/ Published May 07, 2014
The Final Mission of Bottoms Up: A World War II Pilot’s Story by Dennis R. Okerstrom. University of Missouri Press, 2011, 272 pp.
Author Dennis Okerstrom has done all of us a very great favor. Lee Lamar, the primary figure in Okerstrom’s book The Final Mission of “Bottoms Up,” is now 91 years old and, like his contemporaries, will not be with us in the flesh forever. The author has caught his story before it slips away into oblivion, recording it for everyone. This is a story worth sharing, even savoring, especially because of its unique time and distance-spanning context. It is not simply a World War II story about the crew of Bottoms Up, a B-24 Liberator; rather, it paints a vivid picture of a much larger tale that includes Yugoslavian (Croatian) partisans, contemporary archaeology, and Croat veterans of their own more recent conflict.

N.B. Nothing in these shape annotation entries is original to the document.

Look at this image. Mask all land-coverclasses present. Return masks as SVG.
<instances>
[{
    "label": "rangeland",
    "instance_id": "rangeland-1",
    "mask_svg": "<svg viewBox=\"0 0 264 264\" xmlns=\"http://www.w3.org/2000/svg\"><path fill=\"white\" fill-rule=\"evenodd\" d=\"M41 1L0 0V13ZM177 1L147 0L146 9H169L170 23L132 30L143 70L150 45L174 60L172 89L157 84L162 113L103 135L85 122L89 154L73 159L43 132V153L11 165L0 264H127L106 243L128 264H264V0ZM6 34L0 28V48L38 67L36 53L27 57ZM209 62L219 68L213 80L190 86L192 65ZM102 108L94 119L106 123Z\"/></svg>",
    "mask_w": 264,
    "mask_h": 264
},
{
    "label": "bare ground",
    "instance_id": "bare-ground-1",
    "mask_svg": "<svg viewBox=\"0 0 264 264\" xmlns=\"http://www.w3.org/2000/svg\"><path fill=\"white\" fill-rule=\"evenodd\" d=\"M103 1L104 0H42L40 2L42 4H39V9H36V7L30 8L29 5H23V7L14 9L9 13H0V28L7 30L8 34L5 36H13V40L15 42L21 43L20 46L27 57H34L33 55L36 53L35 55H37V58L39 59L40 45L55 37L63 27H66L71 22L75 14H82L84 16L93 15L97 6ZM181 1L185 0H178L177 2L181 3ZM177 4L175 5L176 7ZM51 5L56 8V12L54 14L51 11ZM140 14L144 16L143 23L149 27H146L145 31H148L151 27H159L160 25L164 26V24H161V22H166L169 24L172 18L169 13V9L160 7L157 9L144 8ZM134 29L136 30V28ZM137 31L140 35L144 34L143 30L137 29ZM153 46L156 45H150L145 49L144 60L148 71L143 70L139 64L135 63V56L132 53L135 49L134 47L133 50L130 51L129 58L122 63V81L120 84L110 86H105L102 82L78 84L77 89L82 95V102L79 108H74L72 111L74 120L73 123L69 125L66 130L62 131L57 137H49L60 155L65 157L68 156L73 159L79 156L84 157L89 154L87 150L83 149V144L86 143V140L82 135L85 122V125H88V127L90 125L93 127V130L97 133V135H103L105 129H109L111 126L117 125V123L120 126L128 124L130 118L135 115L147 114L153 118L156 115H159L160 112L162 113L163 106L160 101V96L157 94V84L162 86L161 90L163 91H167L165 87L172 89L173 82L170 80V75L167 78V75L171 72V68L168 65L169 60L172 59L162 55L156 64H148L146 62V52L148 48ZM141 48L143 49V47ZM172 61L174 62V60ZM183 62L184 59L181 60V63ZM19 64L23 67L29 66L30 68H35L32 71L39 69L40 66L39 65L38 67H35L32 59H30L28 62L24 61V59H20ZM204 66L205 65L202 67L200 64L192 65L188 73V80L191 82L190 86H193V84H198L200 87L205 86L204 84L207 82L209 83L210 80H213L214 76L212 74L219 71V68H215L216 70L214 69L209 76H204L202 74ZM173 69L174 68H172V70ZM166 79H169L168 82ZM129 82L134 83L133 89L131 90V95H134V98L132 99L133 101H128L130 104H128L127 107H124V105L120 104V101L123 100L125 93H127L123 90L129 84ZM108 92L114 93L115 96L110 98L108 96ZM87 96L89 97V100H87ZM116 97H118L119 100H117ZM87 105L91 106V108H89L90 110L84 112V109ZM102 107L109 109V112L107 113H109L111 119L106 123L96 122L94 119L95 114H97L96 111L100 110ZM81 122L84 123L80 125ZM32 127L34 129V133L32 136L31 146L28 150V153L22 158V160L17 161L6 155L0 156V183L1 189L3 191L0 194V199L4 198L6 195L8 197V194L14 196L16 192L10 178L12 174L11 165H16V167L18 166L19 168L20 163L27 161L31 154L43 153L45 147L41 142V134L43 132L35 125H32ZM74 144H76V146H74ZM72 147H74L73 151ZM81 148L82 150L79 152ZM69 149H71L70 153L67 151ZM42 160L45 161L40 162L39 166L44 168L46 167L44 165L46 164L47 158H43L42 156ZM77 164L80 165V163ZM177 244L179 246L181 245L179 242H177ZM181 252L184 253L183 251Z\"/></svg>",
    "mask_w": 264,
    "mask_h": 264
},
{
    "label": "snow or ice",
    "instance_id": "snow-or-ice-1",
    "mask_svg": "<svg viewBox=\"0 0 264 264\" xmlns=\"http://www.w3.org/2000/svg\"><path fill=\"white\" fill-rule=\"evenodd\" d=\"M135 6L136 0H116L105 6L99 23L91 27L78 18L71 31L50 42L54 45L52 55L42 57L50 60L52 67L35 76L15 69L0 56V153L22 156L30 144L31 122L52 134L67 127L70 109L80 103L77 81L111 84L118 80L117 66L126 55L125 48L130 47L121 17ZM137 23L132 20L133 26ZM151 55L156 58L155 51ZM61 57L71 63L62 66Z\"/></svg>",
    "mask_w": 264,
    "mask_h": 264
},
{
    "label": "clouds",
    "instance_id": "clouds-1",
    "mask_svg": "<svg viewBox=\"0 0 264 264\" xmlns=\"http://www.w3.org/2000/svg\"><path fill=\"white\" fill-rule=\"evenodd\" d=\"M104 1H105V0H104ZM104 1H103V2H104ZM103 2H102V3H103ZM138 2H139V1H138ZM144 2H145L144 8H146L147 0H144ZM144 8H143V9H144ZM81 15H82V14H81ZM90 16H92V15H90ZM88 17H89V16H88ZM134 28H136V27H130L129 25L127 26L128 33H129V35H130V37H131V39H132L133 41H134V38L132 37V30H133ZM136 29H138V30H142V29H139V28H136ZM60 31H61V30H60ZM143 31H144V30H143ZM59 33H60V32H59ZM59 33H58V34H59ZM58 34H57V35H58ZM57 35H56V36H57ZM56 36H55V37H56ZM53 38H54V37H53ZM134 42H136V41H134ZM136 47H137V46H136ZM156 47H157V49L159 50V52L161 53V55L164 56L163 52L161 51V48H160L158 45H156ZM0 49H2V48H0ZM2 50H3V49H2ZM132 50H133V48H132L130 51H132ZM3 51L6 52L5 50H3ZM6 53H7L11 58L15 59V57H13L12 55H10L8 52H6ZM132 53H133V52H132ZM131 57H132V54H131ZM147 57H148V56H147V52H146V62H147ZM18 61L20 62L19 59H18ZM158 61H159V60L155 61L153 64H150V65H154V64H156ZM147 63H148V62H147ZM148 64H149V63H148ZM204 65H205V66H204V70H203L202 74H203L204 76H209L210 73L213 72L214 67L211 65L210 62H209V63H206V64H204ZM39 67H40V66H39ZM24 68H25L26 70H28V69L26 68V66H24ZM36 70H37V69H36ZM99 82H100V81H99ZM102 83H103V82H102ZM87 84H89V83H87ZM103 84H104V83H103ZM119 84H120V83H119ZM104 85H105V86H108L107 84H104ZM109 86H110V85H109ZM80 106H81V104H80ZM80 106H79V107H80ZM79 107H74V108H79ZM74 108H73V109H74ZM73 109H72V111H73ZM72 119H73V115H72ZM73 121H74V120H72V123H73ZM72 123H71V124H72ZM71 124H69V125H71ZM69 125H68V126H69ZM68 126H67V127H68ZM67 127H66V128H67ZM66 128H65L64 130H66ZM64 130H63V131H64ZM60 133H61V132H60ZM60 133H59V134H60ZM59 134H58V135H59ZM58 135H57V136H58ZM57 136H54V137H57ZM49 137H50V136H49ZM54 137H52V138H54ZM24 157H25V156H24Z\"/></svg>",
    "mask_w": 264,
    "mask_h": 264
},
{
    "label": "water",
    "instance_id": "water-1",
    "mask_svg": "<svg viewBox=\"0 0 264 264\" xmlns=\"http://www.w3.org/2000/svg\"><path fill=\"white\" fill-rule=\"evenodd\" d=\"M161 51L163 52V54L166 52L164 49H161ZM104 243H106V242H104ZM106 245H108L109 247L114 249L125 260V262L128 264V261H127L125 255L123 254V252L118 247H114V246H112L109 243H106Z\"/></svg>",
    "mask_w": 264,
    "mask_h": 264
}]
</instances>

We generally fail to appreciate the very wise and certainly enormous readiness effort that took place in the United States in the years preceding its entrance into World War II. While Congress dithered over whether or not to reinstate the draft, the executive branch—especially the War Department—made extensive preparations that proved to be prescient. Prior to the war, the Civilian Pilot Training Program (CPTP), for example, established the basis for a real war effort, putting thousands of young men through flight training. Between 1939 and 1944, the CPTP and its successor, the War Training Service, trained a total of 435,165 pilots who recorded nearly 12 million flying hours. Lee Lamar was one of those CPTP participants who saw an opportunity to expand his world beyond the confines of his family’s farm in northwest Missouri and embark on a course that included not only flight training but also a college education.
Many veterans of World Ward II’s conflict in the air followed similar paths. A large number also experienced getting shot down, bailing out over enemy-held territory, and spending the duration of the war in a prisoner of war (POW) camp. Not many, however, visited their crash site years later, found the precise location of their parachute landing, marked the spot where they were captured, or visited with now-elderly partisans who helped some of their crewmates escape. That is what makes this book unique and a delight to read.
The incredible confluence of a modern Croat archaeologist discovering the scattered remains of a wartime B-24 and the ability and determination to track down the identity of that aircraft’s crew, ultimately arranging a visit for the copilot is nothing short of incredible—a superb example of “history detectives” at their finest. Okerstrom captures that story and masterfully weaves it into a narrative of Lieutenant Lamar’s journey from CPTP cadet to B-24 copilot to POW in Stalag Luft 1. The modern part of the story highlights the determined curiosity of Luka Bekic, Croat archaeologist and veteran of his country’s war for independence. Perhaps only a soldier could appreciate the potential story associated with the scraps of aluminum he found near Pula, Croatia. Only a skilled, determined researcher could trace their definitive origin, associate them with a specific crew, and ultimately contact the survivors. This is a case of the right person being in the right place at just the right time.
I must admit, I enjoyed this book so much that I took a little detour across the river one day just to see Lamar’s home town of Faucett, Missouri, and to visit Rosecrans Field near St. Joseph, Missouri, where he did his CPTP training. It was like a short trip through history. Thank you, Professor Okerstrom, for your book that prompted the tour.
Thomas E. Ward II, PhD
Fort Leavenworth, Kansas
"The views expressed are those of the author(s) and do not reflect the official policy or position of the US government or the Department of Defense."